I am trying to produce a smooth spline curve through a set of airfoil coordinates. An example for the data I am trying to use is here, and I am reading the file like so to get rid of some extraneous stuff:
airfoildata = Drop[Take[ Drop[ Import["n64015.dat"], 3], 53], {27}]; airfoildata = Join[Reverse[Drop[Take[airfoildata, 26], 1]], Drop[airfoildata, 26]]; ListLinePlot gives a plot of the airfoil that's alright, but you can see some "kinks" in the plot near the leading edge, where data are sparse relative to the curvature. So, I tried getting a real smooth curve via B-Splines, using this code:
pts = Take[airfoildata, 20]; n = Length[pts]; dist = Accumulate[ Table[EuclideanDistance[pts[[i]], pts[[i + 1]]], {i, Length[pts] - 1}]]; param = N[Prepend[dist/Last[dist], 0]]; deg = 3; knots = Join[ConstantArray[0, deg], Range[0, 1, 1/(n - deg)], ConstantArray[1, deg]]; m = Table[BSplineBasis[{deg, knots}, j - 1, param[[i]]], {i, n}, {j, n}]; ctrlpts = LinearSolve[m, pts]; and then plotting it via
ListPlot[airfoildata, Prolog -> BSplineCurve[ctrlpts], PlotStyle -> Directive[Red, PointSize[Medium]]] Using only the first 20 points as in the above code fragment, things look good, but if I use 21 points I can see numerical instability creeping in, for 22 points things get truly awful, and beyond that the linear system for the control points has no solution.

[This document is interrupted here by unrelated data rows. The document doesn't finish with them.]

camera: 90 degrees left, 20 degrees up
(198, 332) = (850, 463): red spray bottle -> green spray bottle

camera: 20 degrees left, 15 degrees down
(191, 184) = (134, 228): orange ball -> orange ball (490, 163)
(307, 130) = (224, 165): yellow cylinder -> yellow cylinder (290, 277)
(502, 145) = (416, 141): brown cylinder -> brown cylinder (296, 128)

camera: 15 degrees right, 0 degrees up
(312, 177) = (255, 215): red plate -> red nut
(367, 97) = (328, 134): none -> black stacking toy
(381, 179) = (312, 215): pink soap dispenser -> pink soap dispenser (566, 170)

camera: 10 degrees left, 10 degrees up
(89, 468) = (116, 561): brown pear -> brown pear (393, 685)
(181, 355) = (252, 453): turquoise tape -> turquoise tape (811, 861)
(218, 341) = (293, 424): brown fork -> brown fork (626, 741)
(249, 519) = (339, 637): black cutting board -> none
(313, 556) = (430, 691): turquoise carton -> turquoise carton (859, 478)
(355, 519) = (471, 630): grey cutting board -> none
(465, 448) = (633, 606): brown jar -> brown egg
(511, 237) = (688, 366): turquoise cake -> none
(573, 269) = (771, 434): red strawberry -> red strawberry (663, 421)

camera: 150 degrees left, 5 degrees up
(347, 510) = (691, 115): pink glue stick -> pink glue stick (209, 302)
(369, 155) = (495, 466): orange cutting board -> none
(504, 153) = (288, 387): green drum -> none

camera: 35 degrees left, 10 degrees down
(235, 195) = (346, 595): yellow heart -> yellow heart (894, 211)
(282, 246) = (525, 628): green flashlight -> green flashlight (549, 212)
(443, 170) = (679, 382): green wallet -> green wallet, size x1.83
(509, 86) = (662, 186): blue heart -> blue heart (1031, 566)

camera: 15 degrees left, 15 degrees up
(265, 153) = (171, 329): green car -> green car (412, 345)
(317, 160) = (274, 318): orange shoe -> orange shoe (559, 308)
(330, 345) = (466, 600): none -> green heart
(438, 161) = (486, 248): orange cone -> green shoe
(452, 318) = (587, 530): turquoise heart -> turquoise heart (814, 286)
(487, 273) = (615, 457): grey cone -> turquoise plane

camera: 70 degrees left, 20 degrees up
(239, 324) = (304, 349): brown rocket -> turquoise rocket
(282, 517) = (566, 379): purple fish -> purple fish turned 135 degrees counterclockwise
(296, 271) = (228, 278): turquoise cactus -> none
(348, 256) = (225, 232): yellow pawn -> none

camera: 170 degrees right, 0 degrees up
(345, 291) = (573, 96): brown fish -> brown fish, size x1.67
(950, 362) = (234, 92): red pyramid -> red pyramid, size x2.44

So here's my question: How can I obtain a smooth curve (with a nicely rounded leading edge near the origin) that respects the given airfoil coordinates? It looks like a standard B-spline will not work, and somehow this seems to be related to the fact that I have a relatively large number of points. However, I have used various CAD packages in the past that had no problems creating a smooth curve through data like the ones I have.